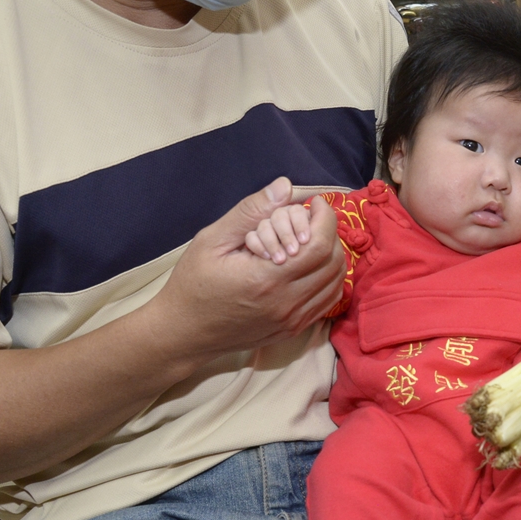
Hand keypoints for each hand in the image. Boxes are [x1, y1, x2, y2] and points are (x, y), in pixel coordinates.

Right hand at [143, 179, 346, 362]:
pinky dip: (328, 278)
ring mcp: (293, 320)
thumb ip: (250, 212)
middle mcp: (286, 303)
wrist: (185, 332)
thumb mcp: (212, 241)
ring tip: (312, 239)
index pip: (318, 244)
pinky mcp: (294, 329)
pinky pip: (327, 301)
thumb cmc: (193, 284)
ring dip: (332, 255)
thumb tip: (285, 186)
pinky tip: (312, 264)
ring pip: (335, 282)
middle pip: (333, 262)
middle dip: (329, 233)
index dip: (325, 218)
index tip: (316, 204)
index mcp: (266, 279)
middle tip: (313, 219)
###
Copy each line of the entries in which the string "hand" is found.

TASK SOLUTION:
Hand keypoints for each hand in the image. Boxes are [x1, y1, x2, y2] and points are (x, y), in pixel coordinates.
Right hand at [143, 179, 346, 362]:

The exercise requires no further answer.